* SOURCE TEXT
========================
Eric MacDonald 94afab2a6b Reduce CPU spikes during collect
The collect tool executes various Linux and system commands to gather
data into an archived collect bundle.

System administrators often need to run collect on busy, in-service
systems. During such operations, they have reported excessive CPU
usage, which can lead to undesirable CPU spikes caused by certain
collect operations.

While the collect tool already employs throttling for ssh and scp,
its data collection and archiving commands currently lack similar
safeguards.

This update introduces the following enhancements to mitigate CPU
spikes and improve performance on heavily loaded in-service servers:

 - removed one unnecessary tar archive operation.
 - add tar archive checkpoint option support with action handler
 - removed one redundant kubelet api-resources call in the
   containerization plugin.
 - add --chunk-size=50 support to all in one kubelet get api-resources
   command to help throttle this long running heavyweight command.
========================
* THE DATA
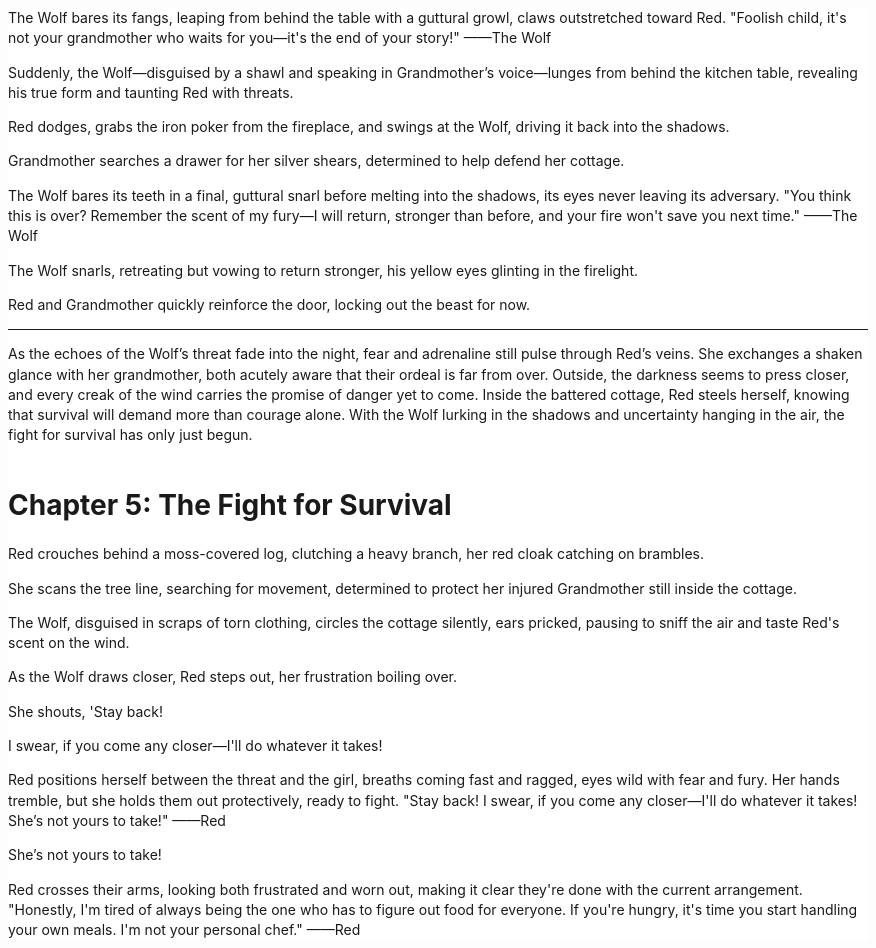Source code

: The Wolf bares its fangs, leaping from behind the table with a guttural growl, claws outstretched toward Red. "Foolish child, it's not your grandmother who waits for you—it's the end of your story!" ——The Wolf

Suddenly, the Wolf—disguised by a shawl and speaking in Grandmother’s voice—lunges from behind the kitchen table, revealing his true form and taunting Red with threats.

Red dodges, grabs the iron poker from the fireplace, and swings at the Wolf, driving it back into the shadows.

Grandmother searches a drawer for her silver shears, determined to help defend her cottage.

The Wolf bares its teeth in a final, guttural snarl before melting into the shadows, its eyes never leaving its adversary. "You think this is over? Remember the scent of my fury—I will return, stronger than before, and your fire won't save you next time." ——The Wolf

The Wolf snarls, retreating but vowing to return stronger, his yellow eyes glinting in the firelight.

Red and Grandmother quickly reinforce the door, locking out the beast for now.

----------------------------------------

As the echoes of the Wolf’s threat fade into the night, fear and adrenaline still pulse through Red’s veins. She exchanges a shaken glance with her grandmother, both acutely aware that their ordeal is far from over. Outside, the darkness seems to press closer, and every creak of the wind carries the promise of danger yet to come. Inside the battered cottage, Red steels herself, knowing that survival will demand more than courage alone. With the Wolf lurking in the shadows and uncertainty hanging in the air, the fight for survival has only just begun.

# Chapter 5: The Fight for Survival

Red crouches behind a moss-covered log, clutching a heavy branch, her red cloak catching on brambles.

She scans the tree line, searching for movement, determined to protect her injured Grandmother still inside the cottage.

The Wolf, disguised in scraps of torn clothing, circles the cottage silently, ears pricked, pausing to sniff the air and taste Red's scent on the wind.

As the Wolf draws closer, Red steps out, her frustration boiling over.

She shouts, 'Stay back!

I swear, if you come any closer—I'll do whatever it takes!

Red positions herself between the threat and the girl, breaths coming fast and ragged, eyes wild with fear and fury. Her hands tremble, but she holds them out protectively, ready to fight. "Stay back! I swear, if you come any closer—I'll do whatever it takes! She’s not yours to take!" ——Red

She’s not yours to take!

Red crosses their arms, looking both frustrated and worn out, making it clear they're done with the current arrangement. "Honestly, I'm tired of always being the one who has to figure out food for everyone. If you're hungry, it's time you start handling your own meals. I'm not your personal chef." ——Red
========================
* TASKS FOR THIS EXERCISE
**a.** Decide whether each statement matches the note on collect CPU spikes. Answer yes or no for each, and quote the exact words from the note that settle it. (i) The collect tool already throttles ssh and scp. (ii) The update adds an extra tar archive operation. (iii) The kubelet get api-resources command gets a chunk size of 100.
**b.** Print the passage of the note on collect CPU spikes that runs from "While the collect" up to and including "containerization plugin.".

* RESPONSES IN ORDER
**a.**
(i) Yes: "the collect tool already employs throttling for ssh and scp"
(ii) No: "removed one unnecessary tar archive operation."
(iii) No: "add --chunk-size=50 support to all in one kubelet get api-resources"

**b.**
While the collect tool already employs throttling for ssh and scp,
its data collection and archiving commands currently lack similar
safeguards.

This update introduces the following enhancements to mitigate CPU
spikes and improve performance on heavily loaded in-service servers:

 - removed one unnecessary tar archive operation.
 - add tar archive checkpoint option support with action handler
 - removed one redundant kubelet api-resources call in the
   containerization plugin.